A Reasonable Public Servant

By way of contrast, Lee and Rosenbloom's A Reasonable Public Servant focuses on the illegal or unconstitutional rather than the undemocratic. What OSHA did appears to be inconsistent with representative democracy, but it is by no means clear that OSHA acted outside the law. The basic premise of Lee and Rosenbloom's book is that graduate schools in public administration are failing the public managers they train because those managers will be vested with discretion but lack the basic knowledge of how to exercise it. This is because few courses in basic public law are required in public administration curricula.

The U.S. Supreme Court, by common law (Bivens v.
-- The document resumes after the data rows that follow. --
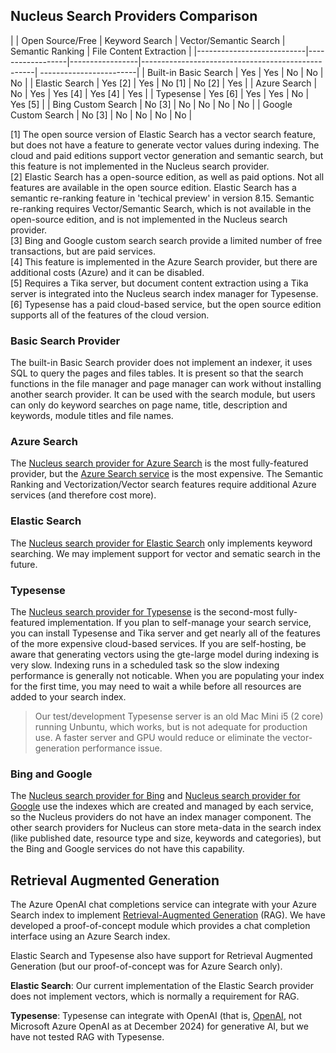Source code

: ## Nucleus Search Providers Comparison

|                           | Open Source/Free | Keyword Search  | Vector/Semantic Search   | Semantic Ranking       | File Content Extraction |
|---------------------------|------------------|-----------------|---------------------------------------------------| ------------------------|
| Built-in Basic Search     | Yes              | Yes             | No                       | No                     | No                      |
| Elastic Search            | Yes [2]          | Yes             | No [1]                   | No [2]                 | Yes                     |
| Azure Search              | No               | Yes             | Yes [4]                  | Yes [4]                | Yes                     |
| Typesense                 | Yes [6]          | Yes             | Yes                      | No                     | Yes [5]                 |
| Bing Custom Search        | No [3]           | No              | No                       | No                     | No                      |
| Google Custom Search      | No [3]           | No              | No                       | No                     | No                      |

[1] The open source version of Elastic Search has a vector search feature, but does not have a feature to generate vector values during indexing. The 
cloud and paid editions support vector generation and semantic search, but this feature is not implemented in the Nucleus search provider.  
[2] Elastic Search has a open-source edition, as well as paid options. Not all features are available in the open source edition.  Elastic Search has a
semantic re-ranking feature in 'techical preview' in version 8.15. Semantic re-ranking requires Vector/Semantic Search, which is not available in the open-source edition, and is not implemented in the Nucleus search provider.  
[3] Bing and Google custom search search provide a limited number of free transactions, but are paid services.  
[4] This feature is implemented in the Azure Search provider, but there are additional costs (Azure) and it can be disabled.  
[5] Requires a Tika server, but document content extraction using a Tika server is integrated into the Nucleus search index manager for Typesense.  
[6] Typesense has a paid cloud-based service, but the open source edition supports all of the features of the cloud version.  

### Basic Search Provider
The built-in Basic Search provider does not implement an indexer, it uses SQL to query the pages and files tables. It is present so that the search functions 
in the file manager and page manager can work without installing another search provider. It can be used with the search module, but users can only do keyword
searches on page name, title, description and keywords, module titles and file names.

### Azure Search
The [Nucleus search provider for Azure Search](/other-extensions/azure-search/) is the most fully-featured provider, but the 
[Azure Search service](https://learn.microsoft.com/en-us/azure/search/search-what-is-azure-search) is the most expensive. The Semantic Ranking 
and Vectorization/Vector search features require additional Azure services (and therefore cost more). 

### Elastic Search
The [Nucleus search provider for Elastic Search](/other-extensions/elastic-search/) only implements keyword searching. We may implement support for 
vector and sematic search in the future. 

### Typesense
The [Nucleus search provider for Typesense](/other-extensions/typesense-search/) is the second-most fully-featured implementation. If you plan to self-manage 
your search service, you can install Typesense and Tika server and get nearly all of the features of the more expensive cloud-based services. If you are self-hosting,
be aware that generating vectors using the gte-large model during indexing is very slow.  Indexing runs in a scheduled task so the slow indexing performance is 
generally not noticable. When you are populating your index for the first time, you may need to wait a while before all resources are added to your search index.
> Our test/development Typesense server is an old Mac Mini i5 (2 core) running Unbuntu, which works, but is not adequate for production use. A faster server and GPU would 
reduce or eliminate the vector-generation performance issue.

### Bing and Google
The [Nucleus search provider for Bing](/other-extensions/bing-custom-search/) and [Nucleus search provider for Google](/other-extensions/google-custom-search/) 
use the indexes which are created and managed by each service, so the Nucleus providers do not have an index manager component. The other search providers 
for Nucleus can store meta-data in the search index (like published date, resource type and size, keywords and categories), but the Bing and Google services 
do not have this capability.

## Retrieval Augmented Generation
The Azure OpenAI chat completions service can integrate with your Azure Search index to implement 
[Retrieval-Augmented Generation](https://learn.microsoft.com/en-us/azure/search/retrieval-augmented-generation-overview) (RAG). We have developed a 
proof-of-concept module which provides a chat completion interface using an Azure Search index.

Elastic Search and Typesense also have support for Retrieval Augmented Generation (but our proof-of-concept was for Azure Search only). 

**Elastic Search**: Our current implementation of the Elastic Search provider does not implement vectors, which is normally a requirement for RAG. 

**Typesense**: Typesense can integrate with OpenAI (that is, [OpenAI](https://openai.com/), not Microsoft Azure OpenAI as at December 2024) for generative AI, but we have not 
tested RAG with Typesense.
Six Unknown Named Agents of the Federal Bureau of Narcotics, 403 U.S. 388 [1971]), and the Congress, by statutory law (42 U.S.C. 1983, Civil Rights Act of 1871), make individual public employees personally liable for violating the constitutional or civil rights of citizens. Public agencies at the local level have also been made liable by Supreme Court interpretation through the concept of vicarious liability (an employer may be liable for the acts of its employees). Public employee and agency liability for violating the civil rights or liberties of citizens is what the law calls a constitutional tort.
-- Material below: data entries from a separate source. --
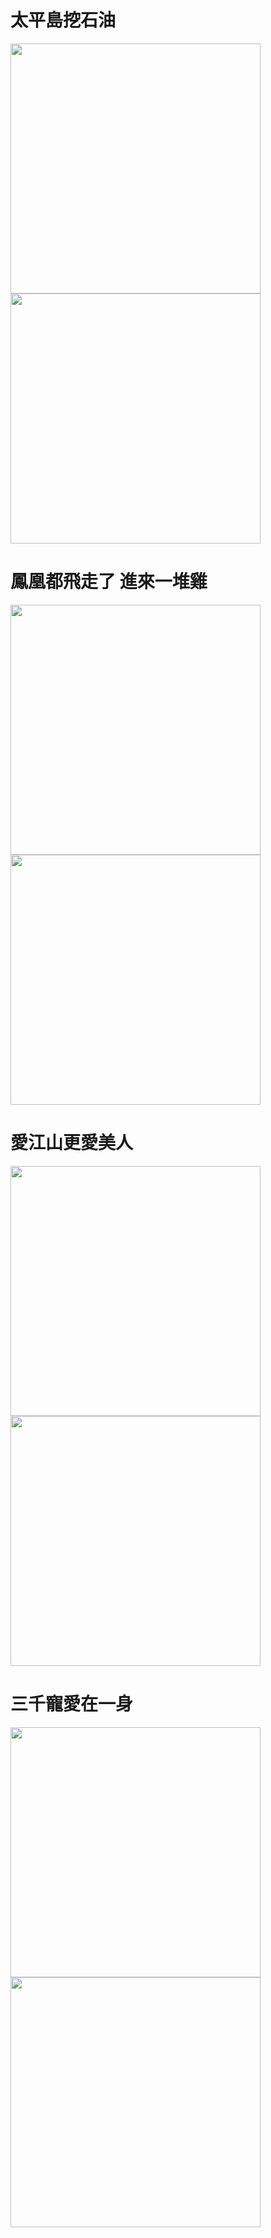 # 太平島挖石油

<img src="https://files.gitter.im/588068efd73408ce4f448ac2/pLrs/210128-121103_EswieVqVoAAmRkb.jpg" width="400" height="auto">
<img src="https://user-images.githubusercontent.com/4385327/147849837-8f6bea84-5e5f-4ae9-9abd-1fbffa9b9d2e.jpg" width="400" height="auto">


# 鳳凰都飛走了 進來一堆雞

<img src="https://files.gitter.im/588068efd73408ce4f448ac2/8ogc/210128-132931_EisAvAoXgAcAdwr.jpg" width="400" height="auto">
<img src="https://files.gitter.im/588068efd73408ce4f448ac2/ToqH/210201-215036_EtJTLRkU4AUNRqD.jpg" width="400" height="auto">

# 愛江山更愛美人

<img src="https://cdn.discordapp.com/attachments/453967520299483156/806056792979144724/210202-150037_EtJrq6RVEAIqGzq.jpg" width="400" height="auto">
<img src="https://cdn.discordapp.com/attachments/453967520299483156/804901919154765844/210130-103246_Es8bVTLVcAMObtg.jpg" width="400" height="auto">

# 三千寵愛在一身

<img src="https://user-images.githubusercontent.com/4385327/105992666-5e8a6100-60e0-11eb-8c89-523ecb9f82a8.jpg" width="400" height="auto">
<img src="https://user-images.githubusercontent.com/4385327/105992729-6e09aa00-60e0-11eb-8eaa-b708994404f2.jpg" width="400" height="auto">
However, the Supreme Court has created qualified immunity for individual public employees (but not local agencies) who commit constitutional torts. If a public employee commits an act that violates a citizen's constitutional or civil rights, the employee might not be liable if he or she acted without malice or if the employee did not know nor should not have known that his or her actions would violate a citizen's rights. Notice that the second prong of the test implies a certain element of knowledge about the Constitution and civil rights. In such a case, a judge instructing a jury about whether the employee "should have known" would not be unreasonable in telling jurors that they could assume anyone with master of public administration degree and limited administrative experience "should have known." The problem is, of course, that although the judge might not be unreasonable in his or her assumptions, the judge would almost certainly be wrong. Most public administrators, unless they have gone out of their way to get it, probably do not "know"-but certainly should be expected to "know"-and that knowledge is the essence of A Reasonable Public Servant.
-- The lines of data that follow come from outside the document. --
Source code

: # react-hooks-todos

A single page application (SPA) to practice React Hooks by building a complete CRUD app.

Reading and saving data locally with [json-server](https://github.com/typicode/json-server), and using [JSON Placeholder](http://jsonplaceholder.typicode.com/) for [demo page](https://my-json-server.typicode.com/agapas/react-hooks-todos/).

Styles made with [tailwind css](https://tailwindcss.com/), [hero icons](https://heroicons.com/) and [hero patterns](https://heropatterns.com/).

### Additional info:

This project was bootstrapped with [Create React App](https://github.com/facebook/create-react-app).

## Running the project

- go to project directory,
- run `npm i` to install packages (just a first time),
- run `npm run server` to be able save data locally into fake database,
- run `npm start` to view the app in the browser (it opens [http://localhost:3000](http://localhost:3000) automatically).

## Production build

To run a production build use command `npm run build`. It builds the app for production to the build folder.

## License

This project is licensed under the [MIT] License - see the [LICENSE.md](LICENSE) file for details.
What follows is a partial listing of areas of law of which a mid-level manager should have a working knowledge-and will gain a better understanding of from reading this book:

Liberty interests and property interests under due process of law

How much process is due in an internal due process hearing

Intersection between the two items above and employee termination and discipline

What kinds of public employee speech are protected

Citizen and public employee interests in privacy

Citizen interests in privacy involving information about them (this involves Fourth Amendment law)

Citizen and public employee expectations of privacy, generally and in the workplace

Searches or inspections based on suspicion versus the special needs doctrine

First Amendment rights of students in public schools

Privacy rights of students in public schools

Three-tiered analysis of equal protection

Racial discrimination

Gender discrimination

Age discrimination

Discrimination based on other socioeconomic characteristics

Sexual harassment

Affirmative action-not just based on race but also on gender and other criteria

Americans with Disabilities Act

Only through a basic understanding of public law can public employees protect themselves from their employers and avoid committing simple mistakes in the exercise of discretion that could lead to a lawsuit. Lee and Rosenbloom warn that "it is not enough ...that the public agency hires a legal counsel to represent it in court .... Those in nonhierarchical positions ...must also have a good working knowledge of constitutional and statutory rights. The reasonable public servant at all levels must keep abreast of the ever-changing constitutional law and integrate the relevant principles to his or her job performance" (240).